The Winnipeg Centre NDP MP Pat Martin, a self-admitted “loudmouth,” claims he now chooses civility. That’s like a fox telling us he’s decided to be nice to chickens. Martin has held his Manitoba seat since 1997 and has accomplished little in Ottawa other than becoming somewhat of a media darling who can be counted on for a sound bite now and then.
Martin’s the fellow who once referred to asbestos producers as “corporate serial killers.”
On another occasion, he compared the governor of North Dakota to North Korean dictator Kim Jong-Il, because of ND’s disagreement with Manitoba over the Devils Lake outlet. He also quoted a 1980s Alberta bumper sticker, saying we should let “the bastards [Americans] freeze in the dark.”
Martin is also remembered as the MP who attacked a Christian organization saying, “they [Opus Dei] give me the creeps.” And he stated his opposition to funding an $11 million youth center in Winnipeg being built by the social-service organization, Youth For Christ, saying they were “evangelical fundamentalists” who were “preying on vulnerable kids.”
Rancour among opposition MPs in Ottawa towards the government and Conservatives in general is palpable, and nowhere is this malicious resentfulness more noticeable than in Pat Martin. Earlier this year, he called MP Kelly Block (Saskatoon-Rosetown-Biggar) a “hapless dupe for a bunch of rednecks.”
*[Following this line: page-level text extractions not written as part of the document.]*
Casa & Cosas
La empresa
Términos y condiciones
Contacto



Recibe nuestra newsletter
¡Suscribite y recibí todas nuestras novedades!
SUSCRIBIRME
The fellow is a sanctimonious blowhard and bully who uses his membership on Parliamentary committees to browbeat government representatives in a rude and disparaging manner. During his 2011 verbal assault while questioning International Co-operation Minister Bev Oda, Martin suggested Ms. Oda was a “lousy minister,” the “minister of weasel words” and that she was either a “very poor minister or equally poor liar.” This from an MP who was not even a voting member of the committee that was considering whether Ms. Oda should be found in contempt of Parliament—he had been brought in by the NDP to be their non-voting “hit man” to entertain the media and to humiliate the beleaguered minister to the full extent of his rather limited vocabulary.
As I’ve said before in this space, the man’s an odious fellow and a bit of a clown who needs to find ways to seem relevant to his constituents. He’s one of those career politicians who’s in the House of Commons because it is the best paying form of employment he’s ever likely to get—that is, for personal gain. It rankles political hacks like Martin that they will never achieve real power and influence in Ottawa and sometimes their envy and personal animosity towards those who hold power gets the best of them.
In acknowledging he doesn’t expect to be asked to show the ropes to any of the 68 new NDP MPs, Pat Martin said:
“I’m probably the wrong guy to be mentoring young MPs. It would probably be limiting to their careers to follow my footsteps.”
And all Canadians can be thankful for that.